Ffchw's “Only rain should fall from the sky” ffchw.streetart / Instagram

Ffchw’s “Only rain must fall from the sky”
ffchw.streetart / Instagram

Perm street artist Fffw create provocative street art about life in Russia. But sometimes the provocation is not provocative at all. On December 24, he was detained while working on a new piece of street art called “See you…” written in different languages, including Ukrainian.

Ffchw’s favorite piece is called “Only rain should fall from the sky.”

“All my artworks are done from the bottom of my heart, and I don’t regret anything,” he told The Moscow Times.

“After February 24, I had to find a new language for my statements. My art is divided into ‘before’ and ‘after’. Now it is also accompanied by many emotions such as guilt and fear about the horrific and catastrophic events that are taking place. I am sure that art can change lives, but will it be able to change the regime? I do not know.”

Vladimir Ovchinnikov

Vladimir Ovchinnikov next to his graffiti in Borovsk.  Vladimir Ovchinnikov / Facebook

Vladimir Ovchinnikov next to his graffiti in Borovsk.
Vladimir Ovchinnikov / Facebook

Vladimir Ovchinnikov85, is a famous figure in Borovsk, a small town of 10,000 people not far from Moscow.

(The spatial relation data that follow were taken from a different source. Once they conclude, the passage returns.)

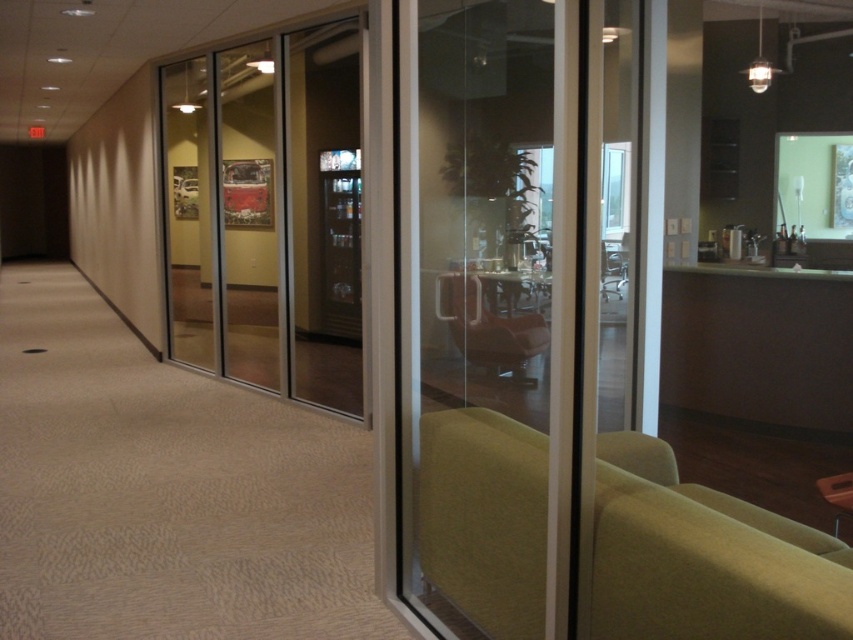
Question: Is clear glass door at center closer to camera compared to green fabric armchair at lower right?

Choices:
 (A) yes
 (B) no

Answer: (B)

Question: Among these points, which one is farthest from the camera?

Choices:
 (A) (444, 280)
 (B) (276, 163)
 (C) (447, 285)

Answer: (B)

Question: Which point appears farthest from the camera in this image?

Choices:
 (A) (554, 570)
 (B) (469, 269)
 (C) (260, 150)
 (D) (779, 579)

Answer: (C)

Question: Which point appears farthest from the camera in this image?

Choices:
 (A) (177, 294)
 (B) (506, 636)
 (C) (511, 486)

Answer: (A)

Question: Is green fabric armchair at lower right positioned before matte green armchair at center?

Choices:
 (A) no
 (B) yes

Answer: (B)

Question: Does clear glass door at center have a greater width compared to green fabric armchair at lower right?

Choices:
 (A) yes
 (B) no

Answer: (A)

Ovchinnikov was fined 35,000 rubles ($475) earlier this year for a drawing of a little girl wearing the colors of the Ukrainian flag with three bombs falling on one of the buildings in his town. Under her image, he wrote: “STOP.”

The mural was painted over, but later Ovchinnikov painted a new piece in the same place – the word “bezumie” (“madness”) in Russian with the Latin letter Z – the Kremlin symbol of his “special military operation.”

Misha Marker

Misha Marker's

Misha Marker’s “Goes *****”
Misha Marker / Instagram

The works of one of the most famous Russian street artists, Misha Marker, almost as soon as they hit the streets of St. Petersburg appeared, painted over. But that doesn’t stop him. Before the war, his work was displayed in many galleries and museums, including the Russian Museum. Marker hides his face in public so no one knows what he looks like — or his age.

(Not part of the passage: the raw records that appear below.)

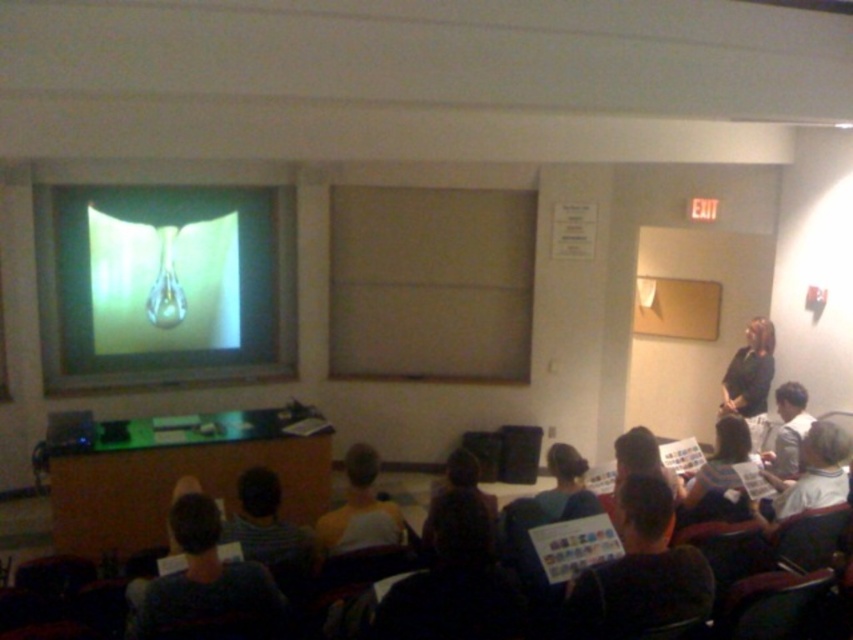
Does translucent glass screen at upper left have a greater height compared to dark gray shirt at lower left?

Indeed, translucent glass screen at upper left has a greater height compared to dark gray shirt at lower left.

Measure the distance between translucent glass screen at upper left and dark gray shirt at lower left.

translucent glass screen at upper left is 11.79 feet from dark gray shirt at lower left.

The height and width of the screenshot is (640, 853). I want to click on translucent glass screen at upper left, so click(x=166, y=284).

Can you confirm if translucent glass screen at upper left is bigger than dark gray sweater at center?

Yes.

Can you confirm if translucent glass screen at upper left is positioned below dark gray sweater at center?

No.

Who is more distant from viewer, (125, 353) or (595, 611)?

Point (125, 353)

Where is `translucent glass screen at upper left`? The image size is (853, 640). translucent glass screen at upper left is located at coordinates (166, 284).

Between point (618, 573) and point (393, 515), which one is positioned behind?

Point (393, 515)

Locate an element on the screen. The width and height of the screenshot is (853, 640). dark gray sweater at center is located at coordinates (639, 572).

Where is `dark gray sweater at center`? This screenshot has width=853, height=640. dark gray sweater at center is located at coordinates (639, 572).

In recent works, he uses five snowflake-like stars as a substitute for the Russian word for “war” (the word is banned under Russian law and people are supposed to use the phrase “special military operation” instead).



Zoom’s “Repka”
Zoom / Instagram

Like many other Russian street artists, Zoom does not reveal his real name or appearance and speaks to his public through social media and graffiti.

His works used to appear on the streets of Moscow, but now he works mostly in St.

His recent painting “Turnip” is a reference to the famous Russian folk tale “The giant turnip.” In this story, a grandfather plants a turnip, which grows so large that he cannot pull it up himself. He asks his wife, but even together they can’t pick it up. Then their granddaughter and pets are recruited to help too, until they finally pull the turnip out of the ground.

Zoom painted his version of the story with a nuclear explosion and skeletons on Ulitsa Khersona, named after the Ukrainian city occupied by Russian forces for 8 months this year.

“I first showed this work at a solo show a few years ago, but its street version is more relevant now than ever. People see that this is not a joke,” Zoom told The Moscow Times.

“We live in traumatic but very interesting times. My personal challenge is to create works that unite people and prevent them from dehumanizing others. If that’s not what art is for, then what is it for?”